The blocking form of XREAD is able to listen to multiple streams, just by specifying multiple key names. If the request can be serverd synchronously because there is at least one stream with elements greater than the corresponding ID we specified, it returns with the results. Otherwise, the command will block and will return the items of the first stream which gets new data.

Similarly to blocking list operations, blocking streams reads are fair from the point of view of clients waiting for data, since the semantics is FIFO style. The first client that blocked for a given stream will be the first to be unblocked when new items are available.

consumer groups

In certain problems what we want to do is not to provide the same stream of messages to many clients, but to provide a different subset of messages from the same stream to many clients. An obvious case when this is useful is that of messages which are slow to process: the ability to have N different workers that will receive different parts of the stream allows us to scale message processing, by routing different messages to different workers that are ready to do more work.

In order to achieve this, Redis uses a concept called consumer groups. A consumer group is like a pseudo consumer that gets data from a stream, and actually serve multiple consumers, providing certain guarantees:

XGROUP CREATE race:france france_riders $
XGROUP CREATE race:france france_riders 0
XREADGROUP GROUP france_riders Alice COUNT 1 STREAMS race:france >
XREADGROUP GROUP france_riders Alice COUNT 1 STREAMS race:france 0

In the real world consumers may permanently fail and never recover. What happens to the pending messages of the consumer that never recovers after stopping for any reason? Redis consumer groups offer a feature that is used in these situations in order to claim the pending messages of a given consumer so that such messages will change ownership and will be re-assigned to a different consumer.

XPENDING race:france france_riders
XPENDING race:france france_riders - + 1
XCLAIM race:france france_riders Bob 60000 1721014050450-0
XAUTOCLAIM race:france france_riders Alice 60000 0-0

The XINFO command is an observability interface that can be used with sub-commands in order to get information about streams or consumer groups.

XINFO STREAM race:france
XINFO GROUPS race:france
XINFO CONSUMERS race:france france_riders

Consumer groups in Redis streams may resemble in some way Kafka partitioning-based consumer groups, however note that Redis streams are, in practical terms, very different. Basically Kafka partitions are more similar to using N different Redis keys, while Redis consumer groups are a server-side load balancing system of messages from a given stream to N different consumers.

capped streams

XADD race:italy MAXLEN 2 * rider Jones
XADD race:italy MAXLEN ~ 1000 * rider Wood

XTRIM race:italy MAXLEN 10
XTRIM mystream MAXLEN ~ 10

Bitmaps

Bitmaps are not an actual data type, but a set of bit-oriented operations defined on the String type. Since strings are binary safe blobs and their maximum length is 512 MB, they are suitable to set up to 2^32 different bits.

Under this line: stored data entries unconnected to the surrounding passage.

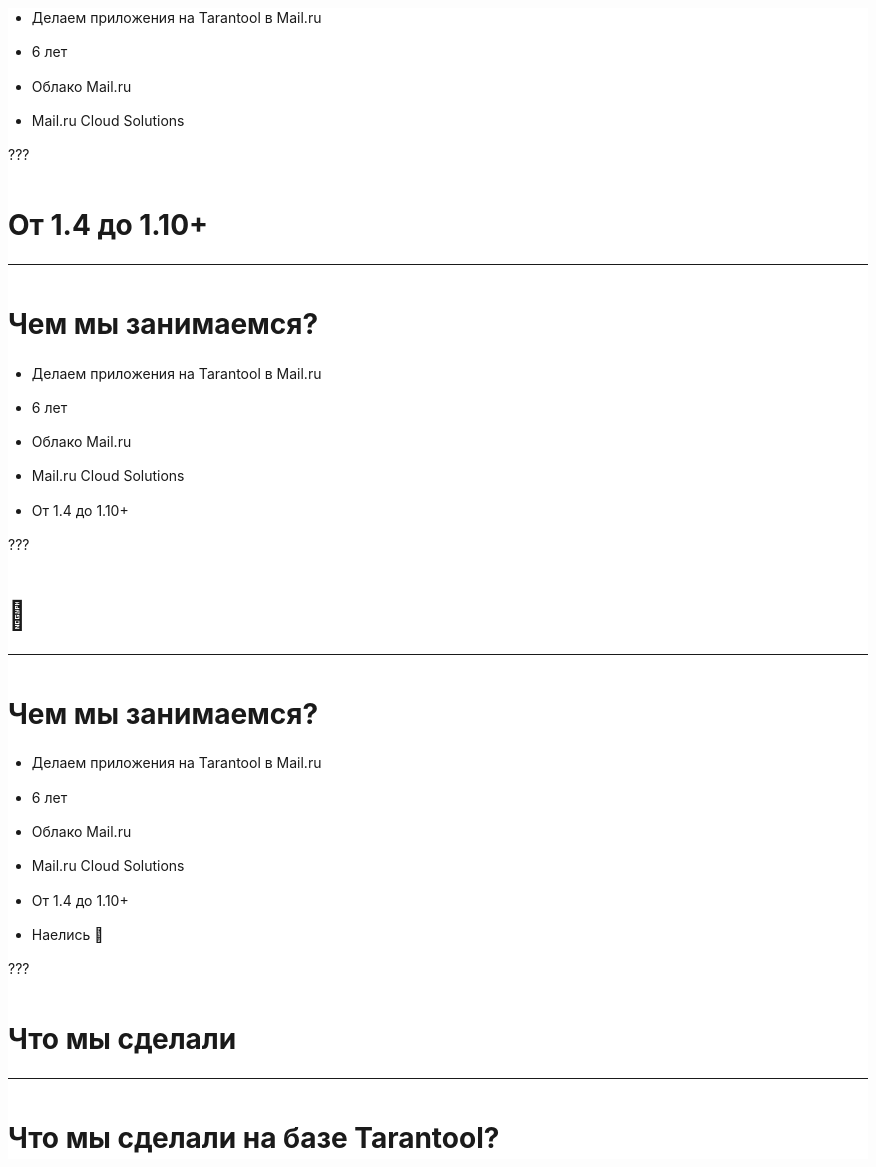 * Делаем приложения на Tarantool в Mail.ru

* 6 лет

* Облако Mail.ru

* Mail.ru Cloud Solutions

???

# От 1.4 до 1.10+

---

# Чем мы занимаемся?

* Делаем приложения на Tarantool в Mail.ru

* 6 лет

* Облако Mail.ru

* Mail.ru Cloud Solutions

* От 1.4 до 1.10+

???

# 💩

---

# Чем мы занимаемся?

* Делаем приложения на Tarantool в Mail.ru

* 6 лет

* Облако Mail.ru

* Mail.ru Cloud Solutions

* От 1.4 до 1.10+

* Наелись 💩

???

# Что мы сделали

---

# Что мы сделали на базе Tarantool?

One of the biggest advantages of bitmaps is that they often provide extreme space savings when storing information. For example in a system where different users are represented by incremental user IDs, it is possible to remember a single bit information of 4 billion of users using just 512 MB of memory.

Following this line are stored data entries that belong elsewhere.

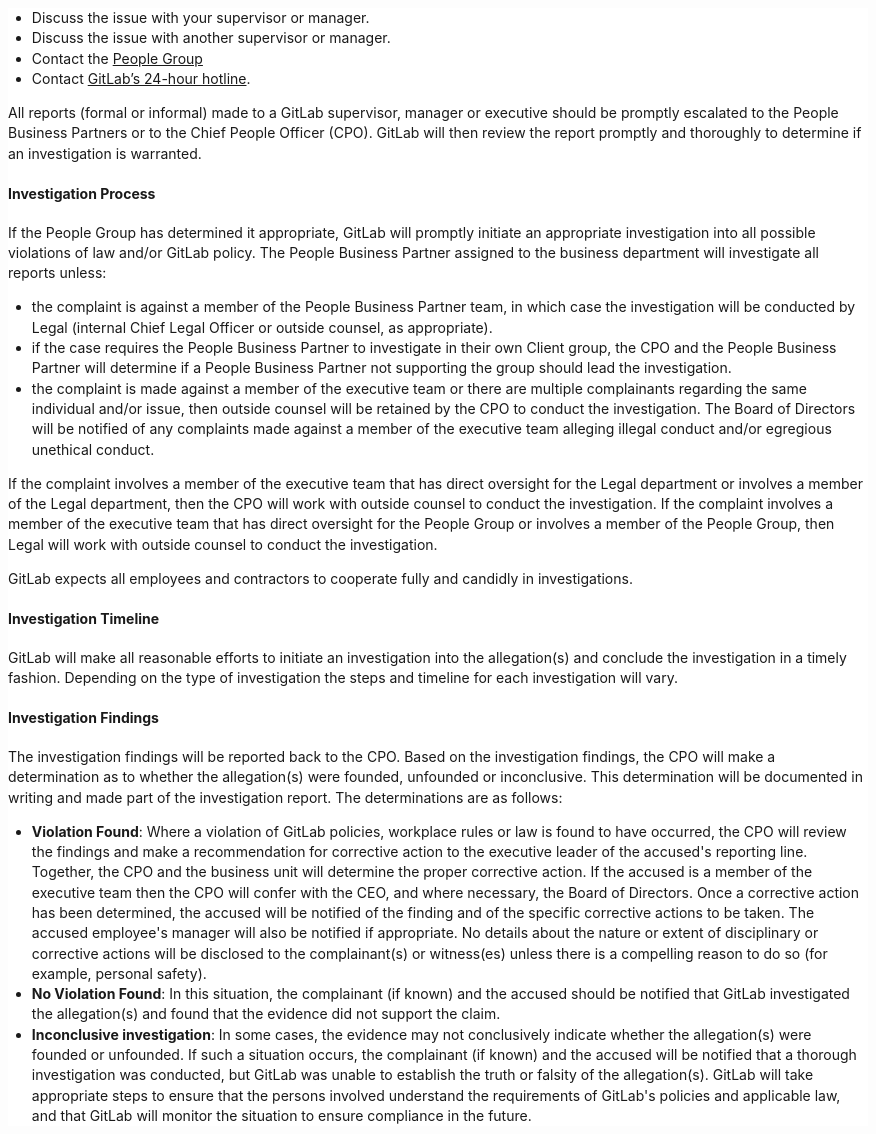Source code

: * Discuss the issue with your supervisor or manager.
* Discuss the issue with another supervisor or manager.
* Contact the [People Group](https://about.gitlab.com/handbook/people-group/)
* Contact [GitLab’s 24-hour hotline](#how-to-contact-gitlabs-24-hour-hotline).

All reports (formal or informal) made to a GitLab supervisor, manager or executive should be promptly escalated to the People Business Partners or to the Chief People Officer (CPO).  GitLab will then review the report promptly and thoroughly to determine if an investigation is warranted.

#### Investigation Process

If the People Group has determined it appropriate, GitLab will promptly initiate an appropriate investigation into all possible violations of law and/or GitLab policy. The People Business Partner assigned to the business department will investigate all reports unless:

* the complaint is against a member of the People Business Partner team, in which case the investigation will be conducted by Legal (internal Chief Legal Officer or outside counsel, as appropriate).
* if the case requires the People Business Partner to investigate in their own Client group, the CPO and the People Business Partner will determine if a People Business Partner not supporting the group should lead the investigation.
* the complaint is made against a member of the executive team or there are multiple complainants regarding the same individual and/or issue, then outside counsel will be retained by the CPO to conduct the investigation. The Board of Directors will be notified of any complaints made against a member of the executive team alleging illegal conduct and/or egregious unethical conduct.

If the complaint involves a member of the executive team that has direct oversight for the Legal department or involves a member of the Legal department, then the CPO will work with outside counsel to conduct the investigation. If the complaint involves a member of the executive team that has direct oversight for the People Group or involves a member of the People Group, then Legal will work with outside counsel to conduct the investigation.

GitLab expects all employees and contractors to cooperate fully and candidly in investigations.

#### Investigation Timeline

GitLab will make all reasonable efforts to initiate an investigation into the allegation(s) and conclude the investigation in a timely fashion. Depending on the type of investigation the steps and timeline for each investigation will vary.

#### Investigation Findings

The investigation findings will be reported back to the CPO. Based on the investigation findings, the CPO will make a determination as to whether the allegation(s) were founded, unfounded or inconclusive. This determination will be documented in writing and made part of the investigation report. The determinations are as follows:

* **Violation Found**: Where a violation of GitLab policies, workplace rules or law is found to have occurred, the CPO will review the findings and make a recommendation for corrective action to the executive leader of the accused's reporting line. Together, the CPO and the business unit will determine the proper corrective action. If the accused is a member of the executive team then the CPO will confer with the CEO, and where necessary, the Board of Directors. Once a corrective action has been determined, the accused will be notified of the finding and of the specific corrective actions to be taken. The accused employee's manager will also be notified if appropriate. No details about the nature or extent of disciplinary or corrective actions will be disclosed to the complainant(s) or witness(es) unless there is a compelling reason to do so (for example, personal safety).
* **No Violation Found**: In this situation, the complainant (if known) and the accused should be notified that GitLab investigated the allegation(s) and found that the evidence did not support the claim.
* **Inconclusive investigation**: In some cases, the evidence may not conclusively indicate whether the allegation(s) were founded or unfounded. If such a situation occurs, the complainant (if known) and the accused will be notified that a thorough investigation was conducted, but GitLab was unable to establish the truth or falsity of the allegation(s). GitLab will take appropriate steps to ensure that the persons involved understand the requirements of GitLab's policies and applicable law, and that GitLab will monitor the situation to ensure compliance in the future.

Bitmaps are trivial to split into multiple keys, for example for the sake of sharding the data set abd because in general it is better to avoid working with huge keys. To split a bitmap across different keys instead of setting all the bits into a key, a trivial strategy is just to store M bits per key and obtain the key name with bit-number/M and the Nth bit to address inside the key with bit-number MOD M.

HyperLogLogs

A HyperLogLog is a probabilistic data structure used in order to estimate the cardinality of a set. Usually counting unique items requires using an amount of memory proportional to the number of items you want to count, because you need to remember the elements you have already seen in the past in order to avoid counting them multiple times. However there is a set of algorithms that trade memory for precision: you end up with an estimated measure with a standard error, which in the case of the Redis implementation is less than 1%.